It’s a shame that we get confused and tangled in discussions about the Tetragrammaton and its varied manifestations in Jehovah, Yahweh, and the like, not to mention its translation in some versions as LORD, because those four consonants belt out the existence and eternity of God. While many of those discussions are necessary, no one less the the Lord Jesus restores the divine essence in the name with his shocker to the Jews, “I tell you the solemn truth, before Abraham came into existence, I am!” (John 8:58 NET). Not to mention his seven I-AMs in the gospel of John, stars that orbit (this is spiritual astronomy) around the Center of the existential universe.
Speaking of John, his wonderful fixation on the I-AM and his love for threes in the book of Revelation lead him to open the book with the salutation that begins like this, “Grace and peace to you from ‘he who is,’ and who was, and who is still to come …” (Revelation 1:4). This extension of, or commentary on, the divine name I-AM reaches behind and forward beyond the time-bound horizons of human sight. For people who weren’t sure if they would see tomorrow, what a blessing to consider that name!

[Collected rows]

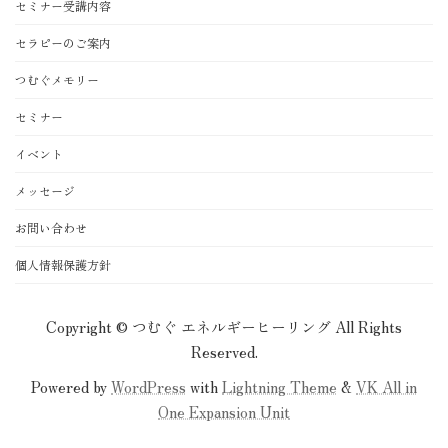
セミナー受講内容
セラピーのご案内
つむぐメモリー
セミナー
イベント
メッセージ
お問い合わせ
個人情報保護方針
Copyright © つむぐ エネルギーヒーリング All Rights
Reserved.
Powered by
WordPress
with
Lightning Theme
&
VK All in
One Expansion Unit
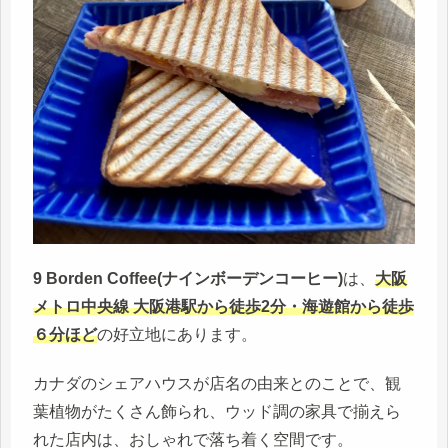
9 Borden Coffee(ナインボーデンコーヒー)
は、
大阪
メトロ中央線 大阪港駅から徒歩2分・海遊館から徒歩
６分ほど
の好立地にあります。
カナダのシェアハウスが店名の由来とのことで、観
葉植物がたくさん飾られ、ウッド調の家具で揃えら
れた店内は、おしゃれで落ち着く空間です。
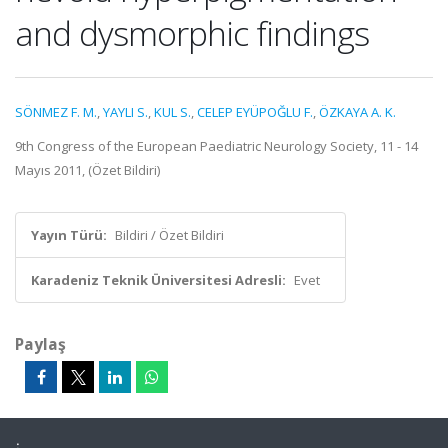
and dysmorphic findings
SÖNMEZ F. M.
,
YAYLI S.
,
KUL S.
,
CELEP EYÜPOĞLU F.
,
ÖZKAYA A. K.
9th Congress of the European Paediatric Neurology Society, 11 - 14
Mayıs 2011, (Özet Bildiri)
Yayın Türü:
Bildiri / Özet Bildiri
Karadeniz Teknik Üniversitesi Adresli:
Evet
Paylaş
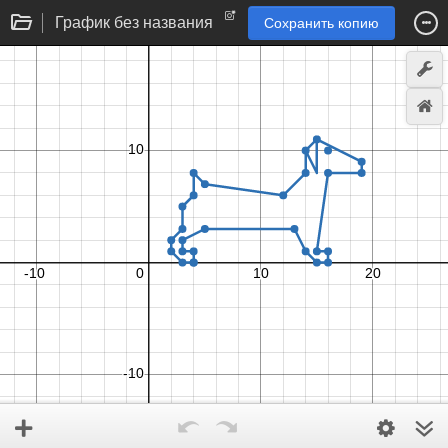
График без названия
Сохранить копию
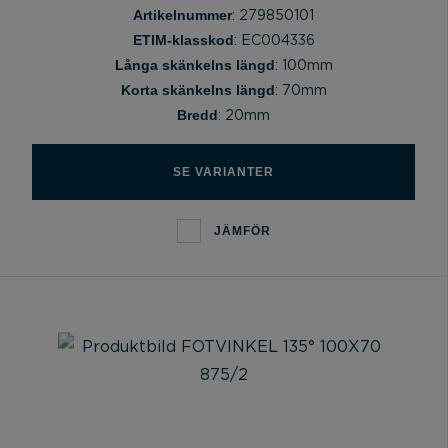
Artikelnummer
: 279850101
ETIM-klasskod
: EC004336
Långa skänkelns längd
: 100mm
Korta skänkelns längd
: 70mm
Bredd
: 20mm
SE VARIANTER
JÄMFÖR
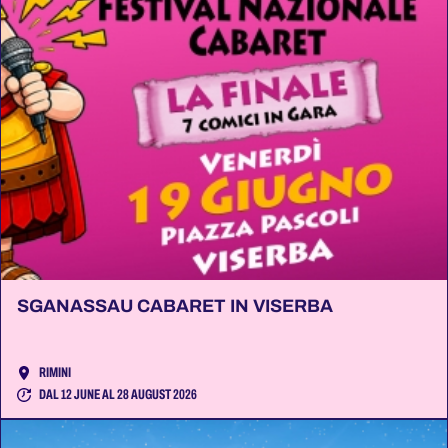
SGANASSAU CABARET IN VISERBA
RIMINI
DAL 12 JUNE AL 28 AUGUST 2026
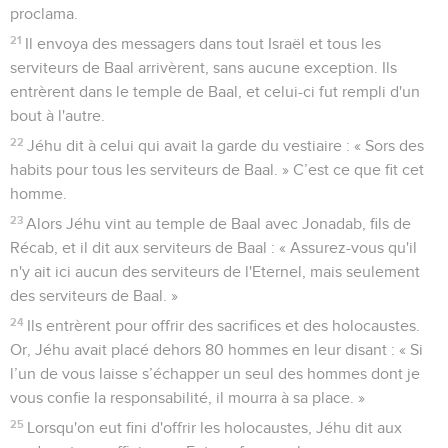
proclama.
21
Il envoya des messagers dans tout Israël et tous les
serviteurs de Baal arrivèrent, sans aucune exception. Ils
entrèrent dans le temple de Baal, et celui-ci fut rempli d'un
bout à l'autre.
22
Jéhu dit à celui qui avait la garde du vestiaire : « Sors des
habits pour tous les serviteurs de Baal. » C’est ce que fit cet
homme.
23
Alors Jéhu vint au temple de Baal avec Jonadab, fils de
Récab, et il dit aux serviteurs de Baal : « Assurez-vous qu'il
n'y ait ici aucun des serviteurs de l'Eternel, mais seulement
des serviteurs de Baal. »
24
Ils entrèrent pour offrir des sacrifices et des holocaustes.
Or, Jéhu avait placé dehors 80 hommes en leur disant : « Si
l’un de vous laisse s’échapper un seul des hommes dont je
vous confie la responsabilité, il mourra à sa place. »
25
Lorsqu'on eut fini d'offrir les holocaustes, Jéhu dit aux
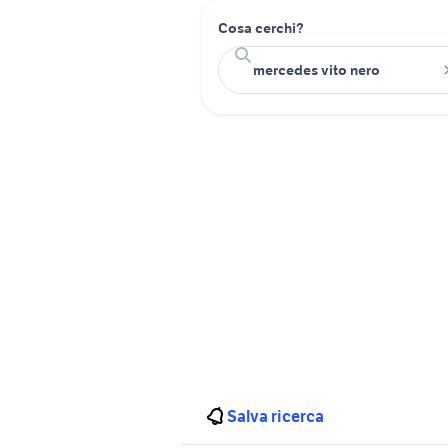
Cosa cerchi?
Salva ricerca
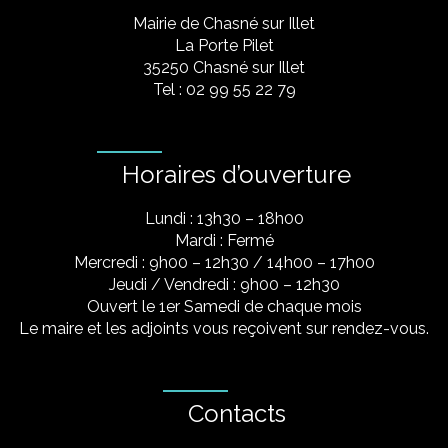
Mairie de Chasné sur Illet
La Porte Pilet
35250 Chasné sur Illet
Tel : 02 99 55 22 79
Horaires d’ouverture
Lundi : 13h30 – 18h00
Mardi : Fermé
Mercredi : 9h00 – 12h30 / 14h00 – 17h00
Jeudi / Vendredi : 9h00 – 12h30
Ouvert le 1er Samedi de chaque mois
Le maire et les adjoints vous reçoivent sur rendez-vous.
Contacts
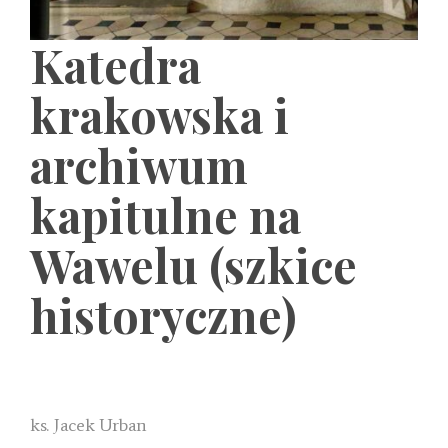
Katedra
krakowska i
archiwum
kapitulne na
Wawelu (szkice
historyczne)
ks. Jacek Urban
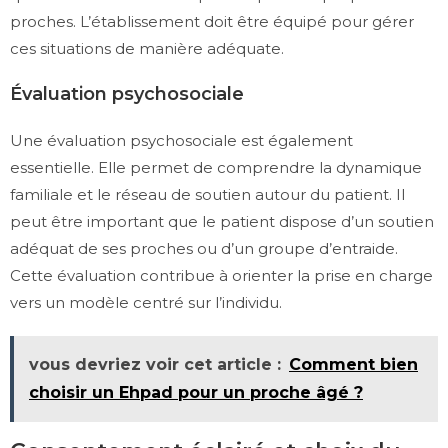
proches. L’établissement doit être équipé pour gérer
ces situations de manière adéquate.
Évaluation psychosociale
Une évaluation psychosociale est également
essentielle. Elle permet de comprendre la dynamique
familiale et le réseau de soutien autour du patient. Il
peut être important que le patient dispose d’un soutien
adéquat de ses proches ou d’un groupe d’entraide.
Cette évaluation contribue à orienter la prise en charge
vers un modèle centré sur l’individu.
vous devriez voir cet article :
Comment bien
choisir un Ehpad pour un proche âgé ?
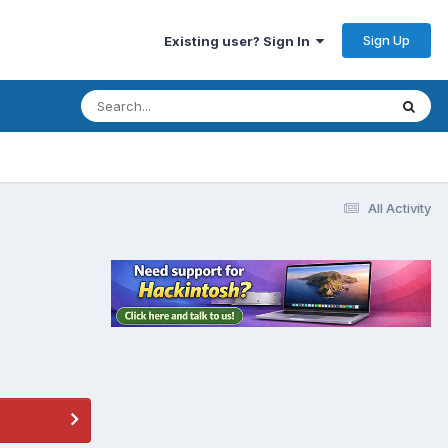
Sign Up
Existing user? Sign In
All Activity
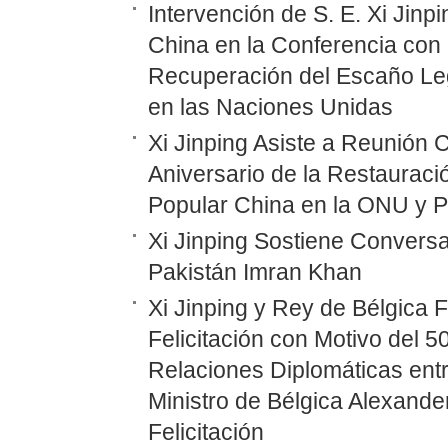
Intervención de S. E. Xi Jinp
China en la Conferencia con 
Recuperación del Escaño Leg
en las Naciones Unidas
Xi Jinping Asiste a Reunión
Aniversario de la Restauraci
Popular China en la ONU y P
Xi Jinping Sostiene Conversa
Pakistán Imran Khan
Xi Jinping y Rey de Bélgica 
Felicitación con Motivo del 5
Relaciones Diplomáticas entr
Ministro de Bélgica Alexand
Felicitación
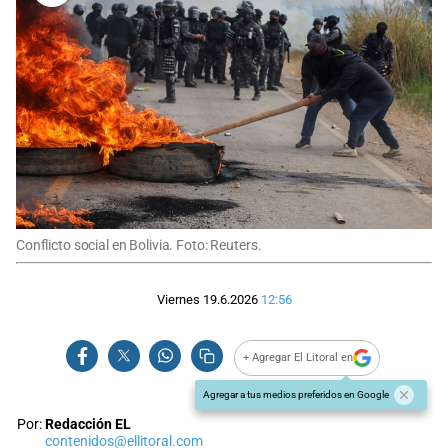
Conflicto social en Bolivia. Foto: Reuters.
Viernes 19.6.2026
12:56
+ Agregar El Litoral en
Agregar a tus medios preferidos en Google
Por:
Redacción EL
contenidos@ellitoral.com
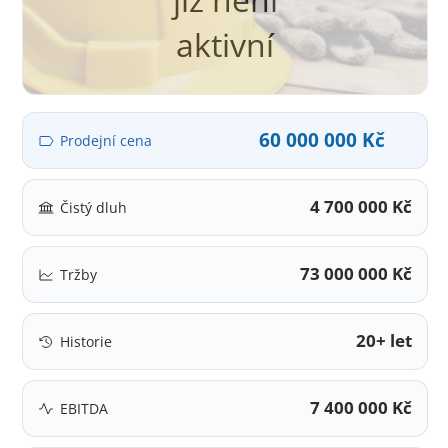
aktivní
60 000 000 Kč
Prodejní cena
4 700 000 Kč
Čistý dluh
73 000 000 Kč
Tržby
20+ let
Historie
7 400 000 Kč
EBITDA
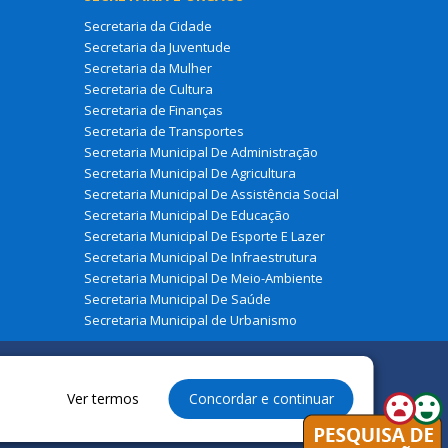
Secretaria da Cidade
Secretaria da Juventude
Secretaria da Mulher
Secretaria de Cultura
Secretaria de Finanças
Secretaria de Transportes
Secretaria Municipal De Administração
Secretaria Municipal De Agricultura
Secretaria Municipal De Assistência Social
Secretaria Municipal De Educação
Secretaria Municipal De Esporte E Lazer
Secretaria Municipal De Infraestrutura
Secretaria Municipal De Meio-Ambiente
Secretaria Municipal De Saúde
Secretaria Municipal de Urbanismo
Ver termos
Concordar e continuar
eservados à Prefeitura Municipal de Zé Doca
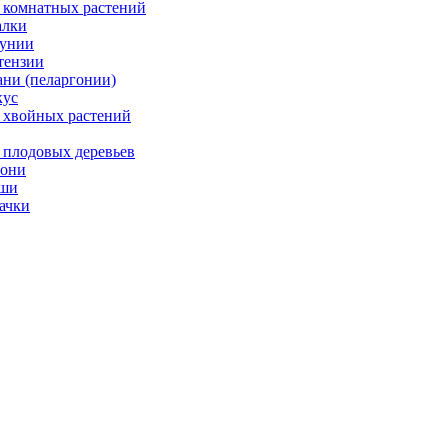
 комнатных растений
лки
унии
тензии
ани (пеларгонии)
ус
 хвойных растений
 плодовых деревьев
они
ши
ачки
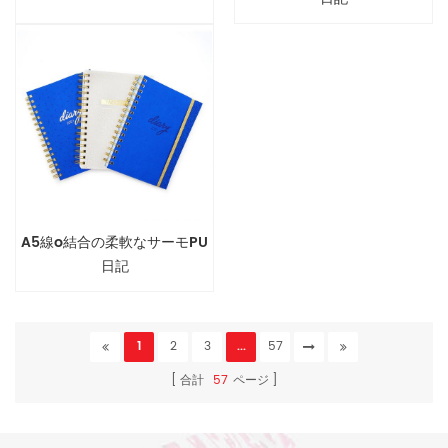
A5線o結合の柔軟なサーモPU
日記
1
2
3
...
57
合計
57
ページ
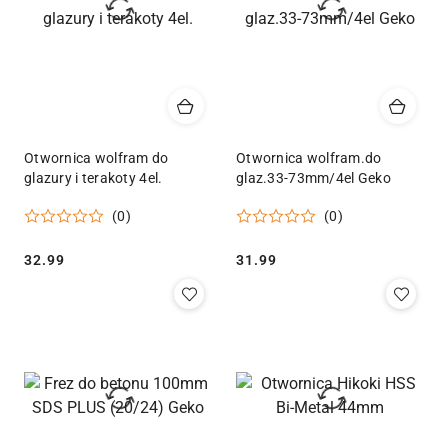
Otwornica wolfram do
Otwornica wolfram.do
glazury i terakoty 4el.
glaz.33-73mm/4el Geko
(0)
(0)
Cena:
Cena:
32.99
31.99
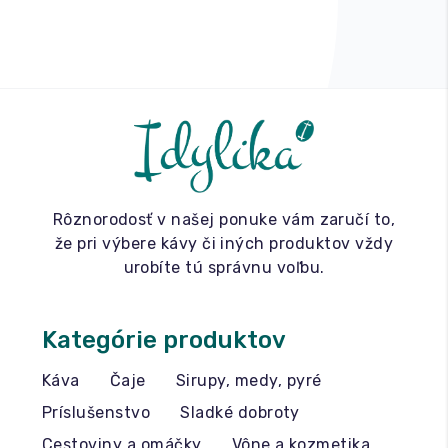
Rôznorodosť v našej ponuke vám zaručí to,
že pri výbere kávy či iných produktov vždy
urobíte tú správnu voľbu.
Kategórie produktov
Káva
Čaje
Sirupy, medy, pyré
Príslušenstvo
Sladké dobroty
Cestoviny a omáčky
Vône a kozmetika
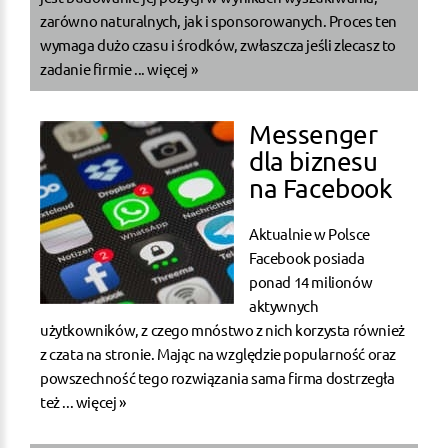
zarówno naturalnych, jak i sponsorowanych. Proces ten
wymaga dużo czasu i środków, zwłaszcza jeśli zlecasz to
zadanie firmie ...
więcej »
Messenger
dla biznesu
na Facebook
Aktualnie w Polsce
Facebook posiada
ponad 14 milionów
aktywnych
użytkowników, z czego mnóstwo z nich korzysta również
z czata na stronie. Mając na względzie popularność oraz
powszechność tego rozwiązania sama firma dostrzegła
też ...
więcej »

* Directions:
1: Could you write out the whole passage about the divine name I AM, word for word?
2: Can you give again, word for word, the rows from the line with "SGANASSAU CABARET IN VISERBA" up to and including the line with "All Activity", leaving out the pictures?

* Task responses:
1:
It’s a shame that we get confused and tangled in discussions about the Tetragrammaton and its varied manifestations in Jehovah, Yahweh, and the like, not to mention its translation in some versions as LORD, because those four consonants belt out the existence and eternity of God. While many of those discussions are necessary, no one less the the Lord Jesus restores the divine essence in the name with his shocker to the Jews, “I tell you the solemn truth, before Abraham came into existence, I am!” (John 8:58 NET). Not to mention his seven I-AMs in the gospel of John, stars that orbit (this is spiritual astronomy) around the Center of the existential universe.
Speaking of John, his wonderful fixation on the I-AM and his love for threes in the book of Revelation lead him to open the book with the salutation that begins like this, “Grace and peace to you from ‘he who is,’ and who was, and who is still to come …” (Revelation 1:4). This extension of, or commentary on, the divine name I-AM reaches behind and forward beyond the time-bound horizons of human sight. For people who weren’t sure if they would see tomorrow, what a blessing to consider that name!

2:
SGANASSAU CABARET IN VISERBA
RIMINI
DAL 12 JUNE AL 28 AUGUST 2026
proclama.
21
Il envoya des messagers dans tout Israël et tous les
serviteurs de Baal arrivèrent, sans aucune exception. Ils
entrèrent dans le temple de Baal, et celui-ci fut rempli d'un
bout à l'autre.
22
Jéhu dit à celui qui avait la garde du vestiaire : « Sors des
habits pour tous les serviteurs de Baal. » C’est ce que fit cet
homme.
23
Alors Jéhu vint au temple de Baal avec Jonadab, fils de
Récab, et il dit aux serviteurs de Baal : « Assurez-vous qu'il
n'y ait ici aucun des serviteurs de l'Eternel, mais seulement
des serviteurs de Baal. »
24
Ils entrèrent pour offrir des sacrifices et des holocaustes.
Or, Jéhu avait placé dehors 80 hommes en leur disant : « Si
l’un de vous laisse s’échapper un seul des hommes dont je
vous confie la responsabilité, il mourra à sa place. »
25
Lorsqu'on eut fini d'offrir les holocaustes, Jéhu dit aux
Cosa cerchi?
Salva ricerca
Mairie de Chasné sur Illet
La Porte Pilet
35250 Chasné sur Illet
Tel : 02 99 55 22 79
Horaires d’ouverture
Lundi : 13h30 – 18h00
Mardi : Fermé
Mercredi : 9h00 – 12h30 / 14h00 – 17h00
Jeudi / Vendredi : 9h00 – 12h30
Ouvert le 1er Samedi de chaque mois
Le maire et les adjoints vous reçoivent sur rendez-vous.
Contacts
Katedra
krakowska i
archiwum
kapitulne na
Wawelu (szkice
historyczne)
ks. Jacek Urban
proches. L’établissement doit être équipé pour gérer
ces situations de manière adéquate.
Évaluation psychosociale
Une évaluation psychosociale est également
essentielle. Elle permet de comprendre la dynamique
familiale et le réseau de soutien autour du patient. Il
peut être important que le patient dispose d’un soutien
adéquat de ses proches ou d’un groupe d’entraide.
Cette évaluation contribue à orienter la prise en charge
vers un modèle centré sur l’individu.
vous devriez voir cet article :
Comment bien
choisir un Ehpad pour un proche âgé ?
Sign Up
Existing user? Sign In
All Activity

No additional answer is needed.